Che senso ha studiare la Comune di Parigi, il Biennio rosso, la Rivoluzione spagnola, seguire le linee di ricerca di Hobsbawm sulla figura del Rivoluzionario? Lo sanno tutti in quest’aula – ha detto – che la Storia la scrivono i vincitori. E allora perché non occuparsi di loro, dei vincitori?

Ha parlato con un misto di fastidio e provocazione. L’irriverenza dei vent’anni. E quel particolare cinismo che solo i vent’anni senza utopie riescono a coltivare, quando dovresti volere tutto e invece ti accorgi troppo presto di non potere avere niente.
Ho risposto che dimostrerò, alla fine del corso, come le grandi vittorie possono rivelarsi tragiche sconfitte.

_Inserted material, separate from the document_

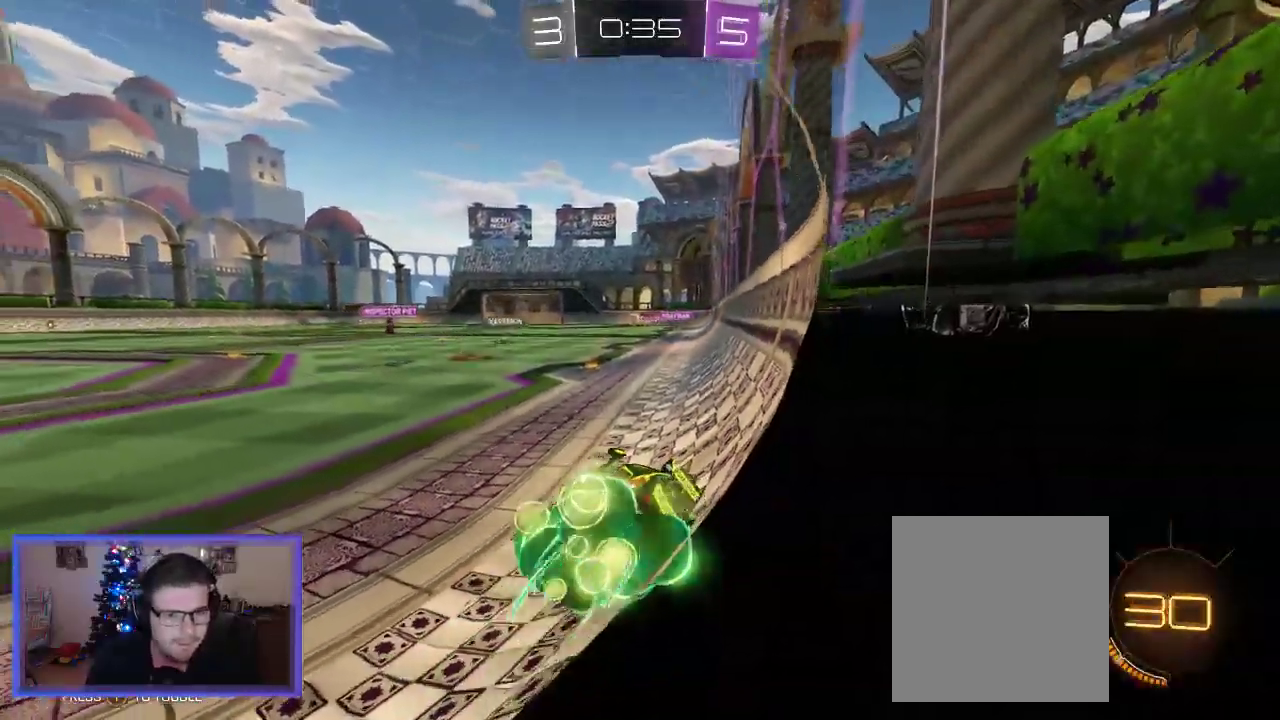
{"buttons": ["B", "R2"], "left_stick": "left", "right_stick": "center", "events": [[50, "left_stick", "center"], [383, "left_stick", "left"]]}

E come, all’inverso, in un tempo lungo, le sconfitte più pesanti possono rivelarsi vittorie, errori che valgono da monito per non sbagliare ancora.
Adesso è sera, sono ancora all’università. Il silenzio avvolge il Birkbeck. Vado via sempre più tardi. Ogni giorno trovo un pretesto per ritardare il momento in cui mi ritrovo in una casa troppo grande, quando ogni respiro misura la profondità della solitudine.
Forse è per questo che ho cominciato a tenere un diario. Per rubare tempo.
Ogni mattina mi guardo allo specchio, ogni sera mi guardo nelle pagine bianche che si riempiono di parole. Due modi diversi per intercettare il riflesso di me. Non mi piacciono, questi riflessi. Dicono di troppi rimpianti.
Prima di cominciare a scrivere ho osservato le coste dei libri. Nomi e titoli formano un mosaico all’apparenza insensato. Carl Schmitt, Il Nomos della terra. Tariq Ali, The Extreme Centre. Philip K. Dick, Ubik. Niccolò Machiavelli, Il Principe.
Ho aperto un volume fra le decine che si accatastano su questa scrivania. Tucidide, La guerra del Peloponneso. L’ho sfogliato senza riuscire a leggere. La guerra tra Sparta e Atene è balzata fuori dalle pagine, e dalla memoria. La guerra: che non è il prolungamento della politica con altri mezzi, bensì l’essenza stessa della politica. Contraddizioni, conflitti…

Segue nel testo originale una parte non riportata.